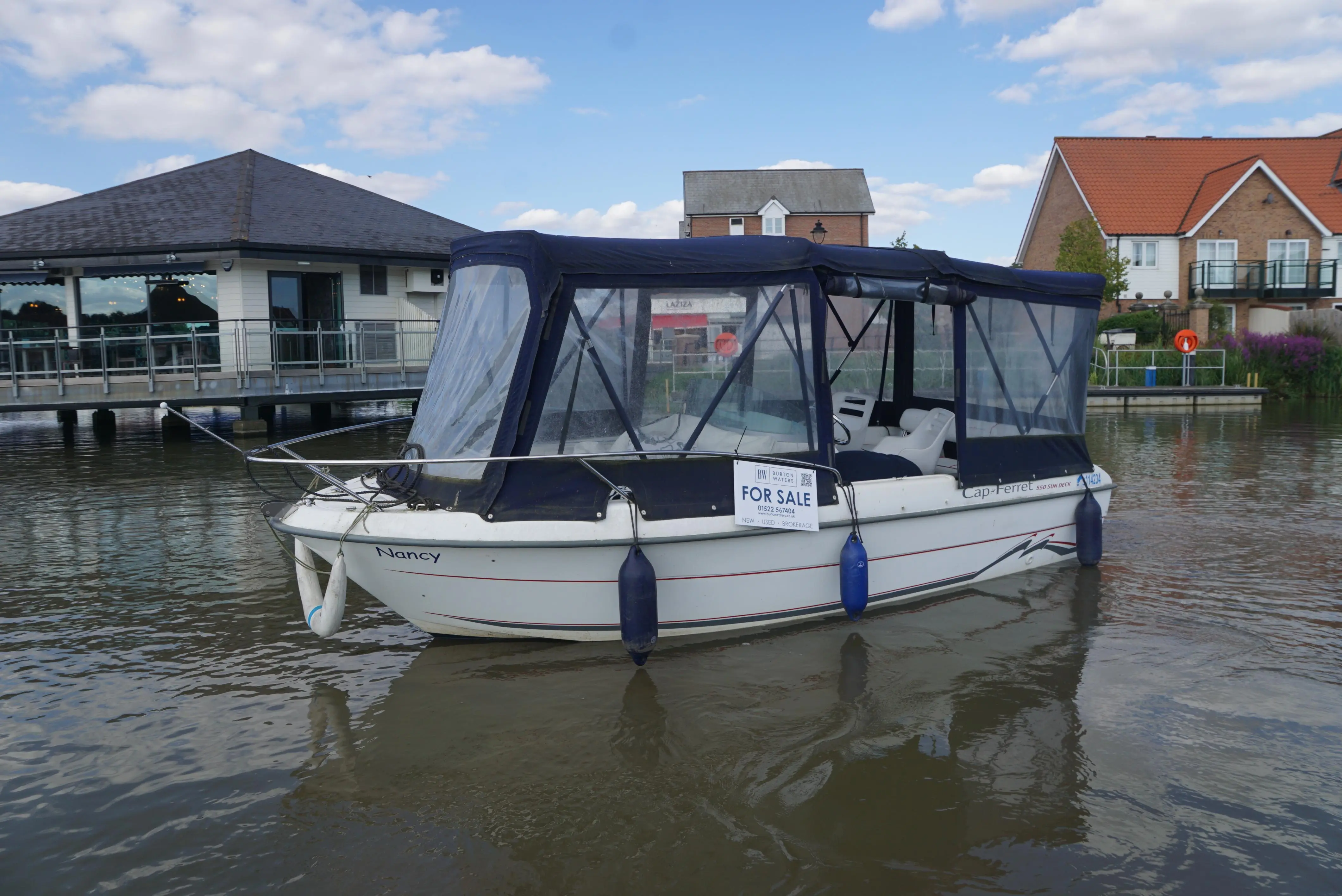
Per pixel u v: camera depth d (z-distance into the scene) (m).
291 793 3.73
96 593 6.55
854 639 5.32
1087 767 3.87
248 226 18.33
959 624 5.59
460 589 4.86
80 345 16.44
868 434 7.27
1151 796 3.64
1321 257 33.59
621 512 4.80
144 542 8.09
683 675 4.81
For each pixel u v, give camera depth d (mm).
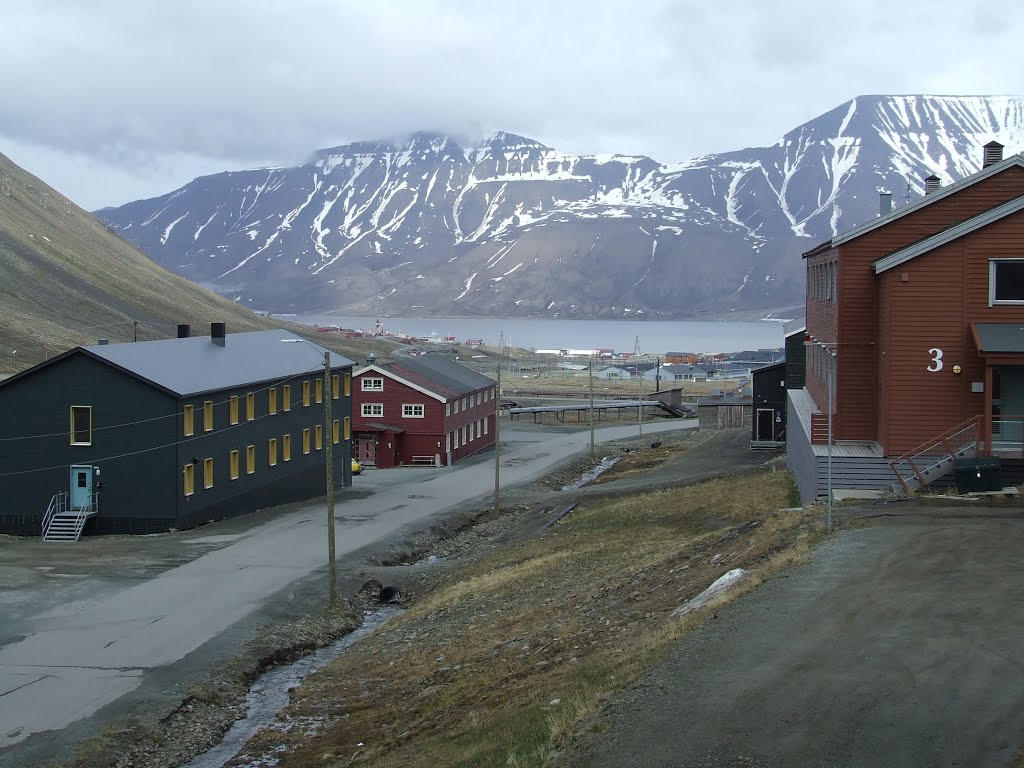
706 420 102438
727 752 14078
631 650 20531
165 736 25406
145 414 51000
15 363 116500
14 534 51562
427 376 88938
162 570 42656
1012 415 35156
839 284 38375
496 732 18047
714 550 30656
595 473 82312
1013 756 13242
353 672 29859
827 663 17094
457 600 36250
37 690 27844
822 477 35688
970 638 17812
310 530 52906
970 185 37250
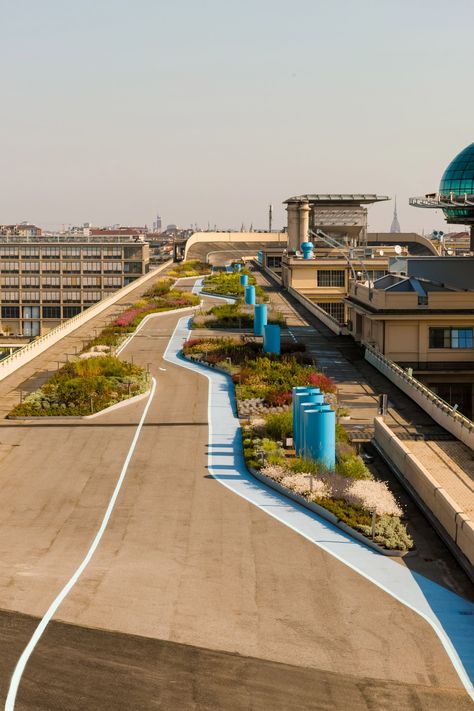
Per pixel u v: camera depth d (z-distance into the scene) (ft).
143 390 207.10
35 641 82.79
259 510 125.29
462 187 300.61
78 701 72.08
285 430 161.99
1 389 214.07
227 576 100.63
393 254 475.31
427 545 111.45
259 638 84.89
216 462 150.10
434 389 243.19
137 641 83.41
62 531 116.06
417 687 76.43
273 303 407.03
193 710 71.15
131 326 330.34
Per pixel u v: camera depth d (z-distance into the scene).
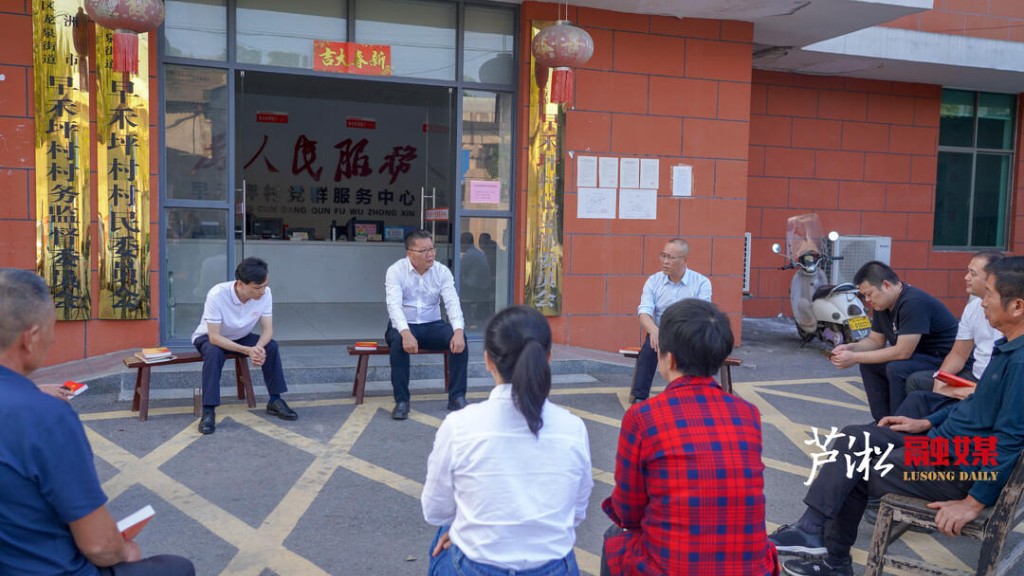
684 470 2.06
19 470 1.85
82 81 5.83
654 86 7.30
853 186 10.34
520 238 7.15
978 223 11.17
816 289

Task instructions ::
Look through the entries above and say how many lines contain "camera", giving nothing but the number.

Expected output ::
4